[Directions for this task] Lines before the one containing "- liver: (x=77, y=129)–(x=298, y=338)" are to be left out; that line and every line after it, through the last line below, are to be reproduced exactly.

[Record extracts]
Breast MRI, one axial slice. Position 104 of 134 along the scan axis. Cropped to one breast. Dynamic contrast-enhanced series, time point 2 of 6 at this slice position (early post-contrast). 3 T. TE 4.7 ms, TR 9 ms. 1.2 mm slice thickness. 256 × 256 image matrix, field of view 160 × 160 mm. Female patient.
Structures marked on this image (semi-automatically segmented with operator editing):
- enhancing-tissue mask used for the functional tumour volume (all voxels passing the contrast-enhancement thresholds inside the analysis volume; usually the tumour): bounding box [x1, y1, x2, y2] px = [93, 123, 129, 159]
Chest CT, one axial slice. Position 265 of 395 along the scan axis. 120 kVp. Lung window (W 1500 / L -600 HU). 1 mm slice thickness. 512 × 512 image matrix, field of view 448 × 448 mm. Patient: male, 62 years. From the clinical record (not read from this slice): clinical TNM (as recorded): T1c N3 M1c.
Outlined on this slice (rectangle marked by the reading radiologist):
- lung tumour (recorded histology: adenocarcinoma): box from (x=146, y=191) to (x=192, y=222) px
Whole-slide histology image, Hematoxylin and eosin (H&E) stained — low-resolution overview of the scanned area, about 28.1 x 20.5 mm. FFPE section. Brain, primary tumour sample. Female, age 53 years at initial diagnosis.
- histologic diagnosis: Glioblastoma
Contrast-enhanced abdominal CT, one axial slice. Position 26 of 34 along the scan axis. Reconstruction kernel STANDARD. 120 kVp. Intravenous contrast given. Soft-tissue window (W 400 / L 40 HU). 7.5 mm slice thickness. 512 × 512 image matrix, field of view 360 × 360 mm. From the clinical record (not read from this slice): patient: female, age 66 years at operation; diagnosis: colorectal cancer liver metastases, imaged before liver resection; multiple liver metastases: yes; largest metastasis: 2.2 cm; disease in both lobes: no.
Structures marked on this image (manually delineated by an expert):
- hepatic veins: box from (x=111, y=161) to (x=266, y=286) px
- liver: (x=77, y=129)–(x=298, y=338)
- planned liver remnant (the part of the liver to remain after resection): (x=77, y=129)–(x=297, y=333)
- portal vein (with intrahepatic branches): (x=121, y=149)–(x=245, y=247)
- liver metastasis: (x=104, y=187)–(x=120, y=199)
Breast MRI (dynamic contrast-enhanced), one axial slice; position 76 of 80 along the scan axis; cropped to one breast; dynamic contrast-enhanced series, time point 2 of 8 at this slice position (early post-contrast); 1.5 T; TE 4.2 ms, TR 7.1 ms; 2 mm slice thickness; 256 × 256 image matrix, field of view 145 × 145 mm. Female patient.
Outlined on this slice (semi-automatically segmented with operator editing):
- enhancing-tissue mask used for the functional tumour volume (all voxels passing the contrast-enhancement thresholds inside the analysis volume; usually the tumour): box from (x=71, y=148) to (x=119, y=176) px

[Answer area]
- liver: (x=77, y=129)–(x=298, y=338)
- planned liver remnant (the part of the liver to remain after resection): (x=77, y=129)–(x=297, y=333)
- portal vein (with intrahepatic branches): (x=121, y=149)–(x=245, y=247)
- liver metastasis: (x=104, y=187)–(x=120, y=199)
Breast MRI (dynamic contrast-enhanced), one axial slice; position 76 of 80 along the scan axis; cropped to one breast; dynamic contrast-enhanced series, time point 2 of 8 at this slice position (early post-contrast); 1.5 T; TE 4.2 ms, TR 7.1 ms; 2 mm slice thickness; 256 × 256 image matrix, field of view 145 × 145 mm. Female patient.
Outlined on this slice (semi-automatically segmented with operator editing):
- enhancing-tissue mask used for the functional tumour volume (all voxels passing the contrast-enhancement thresholds inside the analysis volume; usually the tumour): box from (x=71, y=148) to (x=119, y=176) px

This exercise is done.